I think I’d buy Mellanox cards directly from Mellanox in future. I can’t see a way of upgrading the firmware as the firmware tools don’t recognise the cards at all. There’s no way to discover them because Dell have changed the identifiers the MFT’s look for. Mellanox was very unhelpful as I tried to raise a case with them, only to be told I don’t have support. Pretty annoyed at the time. Dell won’t give me a time or date for firmware or even if it’s on the cards. Mellanox did not want to know unless I paid more. Anyway, I hope this helps others.

May I add. The servers have been running fine for about a month and now we’re experiencing similar crashes again (not as often). This time Microsoft have a case open as I believe the mellanox side of things are sorted. Who knows, Microsoft might turn around and say there’s a firmware + driver mismatch on the Mellanox cards. It’s been a nightmare.

Anyway, I hope that BIOS setting helps others.

reply…

Sorry I forgot to mention…

You said you sorted it. How did you resolve it? Was it a BIOS setting or did you manage to make your own firmware? If that’s the case, maybe my more recent crashes are still related…

Many thanks

Hi,

I have been in having this same issue and have resolved it with help of Mellanox and pounding Dell ProSupport.

The problem is that accourding to Mellanox the supporting config for Mellanox ConnectX-3 is driver version 5.25 and firmware 2.36.5150 or higher, Dell has the driver but their firmware version is 2.36.5080 which is nearly year old.

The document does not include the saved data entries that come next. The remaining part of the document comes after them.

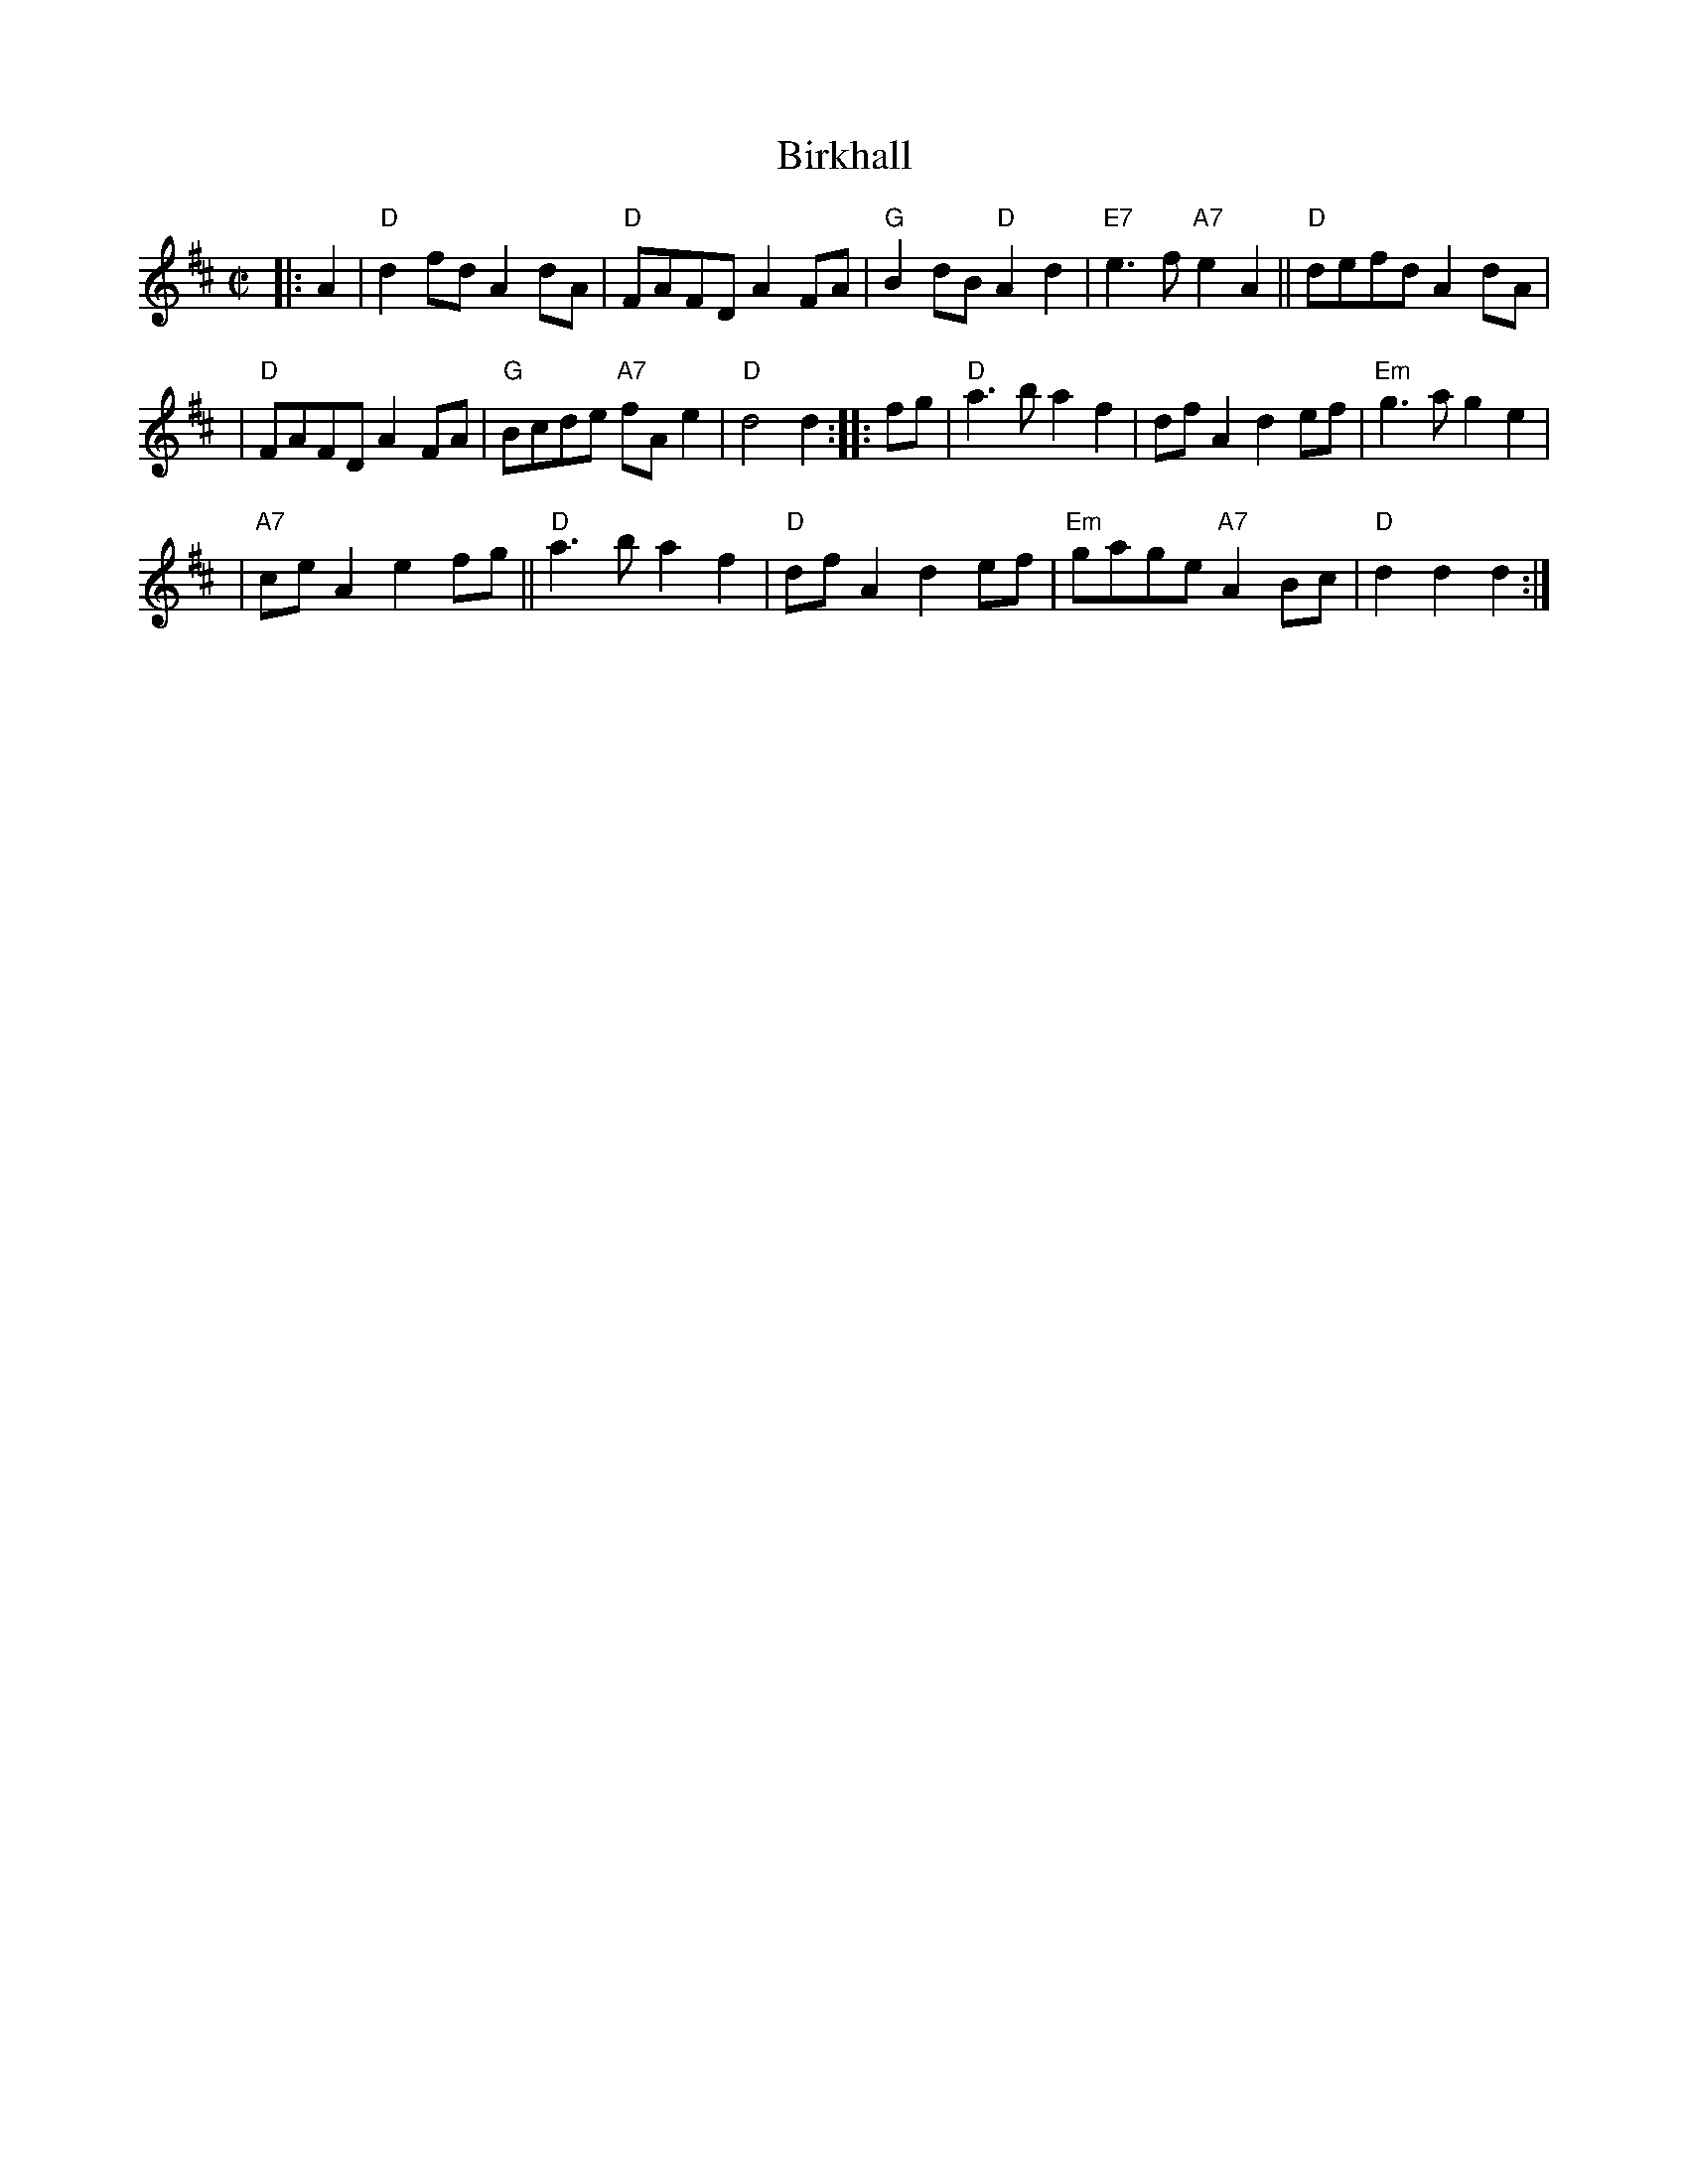 X:39072
T: Birkhall
B: RSCDS 39-7(II)
R: reel
Z: 2003 John Chambers <jc:trillian.mit.edu>
M: C|
L: 1/8
%--------------------
K: D
|: A2 \
| "D"d2fd A2dA | "D"FAFD     A2FA | "G"B2dB "D"A2d2 | "E7"e3f  "A7"e2A2 || "D"defd A2dA |
| "D"FAFD A2FA | "G"Bcde "A7"fAe2 | "D"d4  d2 :: fg |  "D"a3b      a2f2 |     dfA2 d2ef | "Em"g3a g2e2 |
|"A7"ceA2 e2fg ||"D"a3b      a2f2 | "D"dfA2    d2ef | "Em"gage "A7"A2Bc |  "D"d2d2 d2 :|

Mellanox wants you to talk to Dell support (which is right) to fix this. If you have a Dell ProSupport then contact them but if not go to this website, OEM Firmware Downloads OEM Firmware Downloads (Dell card = MCX312A-XCB - MT_1080120023), and follow the instruction to create your own firmware image.

Kind Regards,

Thorir

Hi,

Please contact Mellanox support on this.

you can email support@mellanox.com mailto:support@mellanox.com

Ophir.

Sorry I forgot to mention…

You said you sorted it. How did you resolve it? Was it a BIOS setting or did you manage to make your own firmware? If that’s the case, maybe my more recent crashes are still related…

Many thanks

Hi Thorir,

I managed to fix the issue. I had a support case open with Dell ProSupport for about 3 weeks. They too had issues trying to replicate the fault. I suggested the firmware was out of sync with the drivers they’d released. Anyway, they said try BIOS settings. I then spent the next 3 weeks reinstalling windows over and over because it would corrupt the install of Windows on occasion because of the BSOD’s.

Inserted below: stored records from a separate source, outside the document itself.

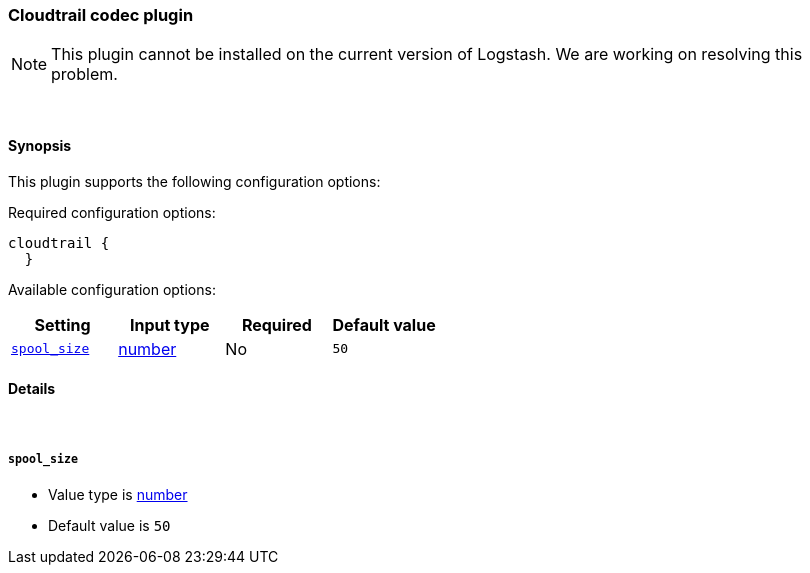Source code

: [[plugins-codecs-cloudtrail]]
=== Cloudtrail codec plugin


NOTE: This plugin cannot be installed on the current version of Logstash. We are working on resolving this problem.




&nbsp;

==== Synopsis

This plugin supports the following configuration options:


Required configuration options:

[source,json]
--------------------------
cloudtrail {
  }
--------------------------



Available configuration options:

[cols="<,<,<,<m",options="header",]
|=======================================================================
|Setting |Input type|Required|Default value
| <<plugins-codecs-cloudtrail-spool_size>> |<<number,number>>|No|`50`
|=======================================================================



==== Details

&nbsp;

[[plugins-codecs-cloudtrail-spool_size]]
===== `spool_size` 

  * Value type is <<number,number>>
  * Default value is `50`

In the end I was able to resolve the issue. There’s a BIOS setting IO Non Posted Prefetching. This was enabled by default on delivery of the servers. I disabled this setting and was able to run VMFleet for a few days hammering the system with no crashes. I fed this info back to Dell who then closed the case. They did acknowledge the firmware is a problem but said they can’t do anything about it other than raise a case for it to be updated. We just have to wait.

I think I’d buy Mellanox cards directly from Mellanox in future. I can’t see a way of upgrading the firmware as the firmware tools don’t recognise the cards at all. There’s no way to discover them because Dell have changed the identifiers the MFT’s look for. Mellanox was very unhelpful as I tried to raise a case with them, only to be told I don’t have support. Pretty annoyed at the time. Dell won’t give me a time or date for firmware or even if it’s on the cards. Mellanox did not want to know unless I paid more. Anyway, I hope this helps others.

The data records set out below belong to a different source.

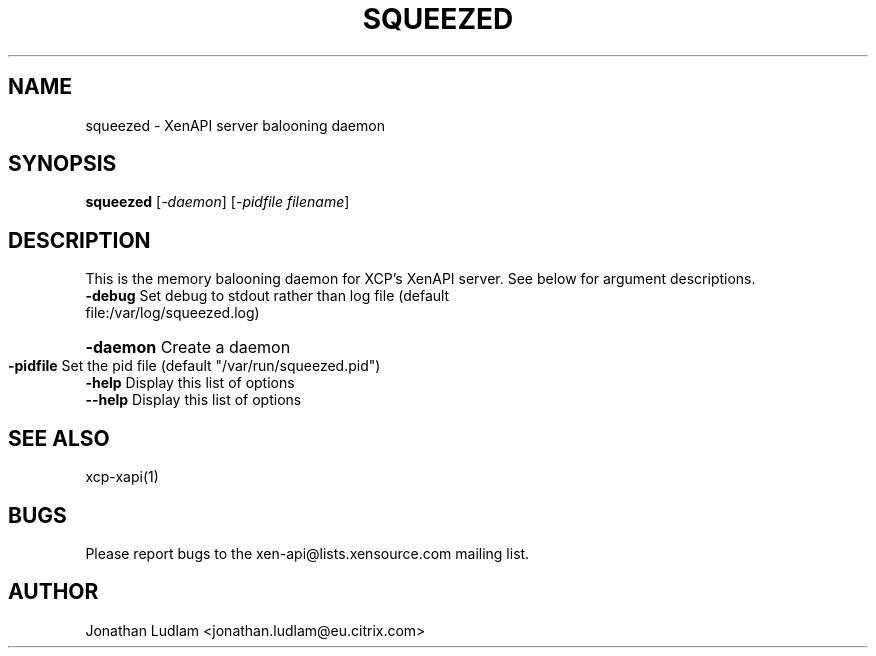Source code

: .\" DO NOT MODIFY THIS FILE!  It was generated by help2man 1.40.4.
.TH SQUEEZED "1" "December 2011" "squeezed version 1.3" "User Commands"
.SH NAME
squeezed \- XenAPI server balooning daemon
.SH SYNOPSIS
.B squeezed
[\fI-daemon\fR] [\fI-pidfile filename\fR]
.SH DESCRIPTION
This is the memory balooning daemon for XCP's XenAPI server. See below for argument descriptions.
.TP
\fB\-debug\fR Set debug to stdout rather than log file (default file:/var/log/squeezed.log)
.HP
\fB\-daemon\fR Create a daemon
.TP
\fB\-pidfile\fR Set the pid file (default "/var/run/squeezed.pid")
.TP
\fB\-help\fR Display this list of options
.TP
\fB\-\-help\fR Display this list of options
.SH "SEE ALSO"
xcp-xapi(1)
.SH BUGS
Please report bugs to the xen-api@lists.xensource.com mailing list.
.SH AUTHOR
Jonathan Ludlam <jonathan.ludlam@eu.citrix.com>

May I add. The servers have been running fine for about a month and now we’re experiencing similar crashes again (not as often). This time Microsoft have a case open as I believe the mellanox side of things are sorted. Who knows, Microsoft might turn around and say there’s a firmware + driver mismatch on the Mellanox cards. It’s been a nightmare.

Anyway, I hope that BIOS setting helps others.